Earlier this week, Google officially announced a new version of Android that will be specifically tailored for smart watches, called Android Wear. This represents a direct move from the search giant into the market of wearables outside of its Google Glass project. But with investors widely expecting Apple to launch its iWatch later this year, as CEO Tim Cook has consistently promised to enter "new product categories" in 2014, how might Android Wear affect the iWatch's prospects?
On Friday's Tech Teardown, host Erin Kennedy and Motley Fool tech and telecom bureau chief Evan Niu look at the battle between Apple and Google's Android over the nascent smart watch and wearables market. With Android as the first mover on this, it may establish a lead with developers and apps, and the diversity of Android smart watches versus Apple's likely one or two iWatch models may represent another popular advantage among consumers.
Then, a few days ago, China Mobile announced that it sold about 1 million iPhones on its network in February, following the widely anticipated launch in mid-January. Shares however were down somewhat on the news, indicating that investors may have been slightly disappointed with the figure. Evan and Erin discuss why it has been difficult to accurately gauge the opportunity for Apple on China Mobile, and they also look at some of the factors that will benefit Apple in its partnership with China Mobile, as well as some of the headwinds the company will face selling its iPhones through the Chinese carrier.

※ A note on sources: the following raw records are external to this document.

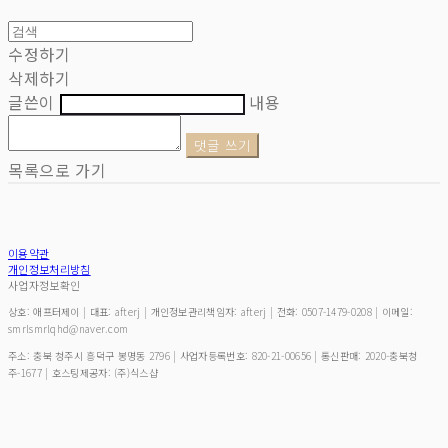
수정하기
삭제하기
글쓴이
내용
댓글 쓰기
목록으로 가기
이용약관
개인정보처리방침
사업자정보확인
상호: 애프터제이 | 대표: afterj | 개인정보관리책임자: afterj | 전화: 0507-1479-0208 | 이메일:
smrlsmrlqhd@naver.com
주소: 충북 청주시 흥덕구 봉명동 2796 | 사업자등록번호:
820-21-00656
| 통신판매:
2020-충북청
주-1677
| 호스팅제공자: (주)식스샵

Also, new reports suggest that at long last, Microsoft's Office software suite will finally launch for the iPad as early as next week, something that investors have been speculating about for a long time. Microsoft's new CEO Satya Nadella will reportedly host an event in San Francisco on March 27th, when he will announce the launch. Evan takes a look at the strategic shift that this move represents, now that Nadella has replaced former CEO Steve Ballmer. While Evan says that it is pretty clear Ballmer was withholding Office for the iPad as a point of differentiation to compete in the tablet market, Nadella's focus on the cloud means he may be willing to make bolder moves to expand Microsoft's mobile presence. Evan also discusses how Office on the iPad could perform, why this is the right move to make, and why the shift from Ballmer to Nadella is one that investors should be very satisfied with.
And finally, while sales of Sony's PlayStation 4 have so far been outpacing those of Microsoft's Xbox One, Sony has now said that its supply of PS4 consoles could remain scarce until summer, and may fail to keep up with demand. Evan looks into the continued competition between the two consoles, and discusses the massive blockbuster game Titanfall and just how much of an impact it could have for Microsoft. He also takes a look at a new virtual reality headset from Sony for the PS4, called Project Morpheus, and whether or not this is the next big thing in gaming.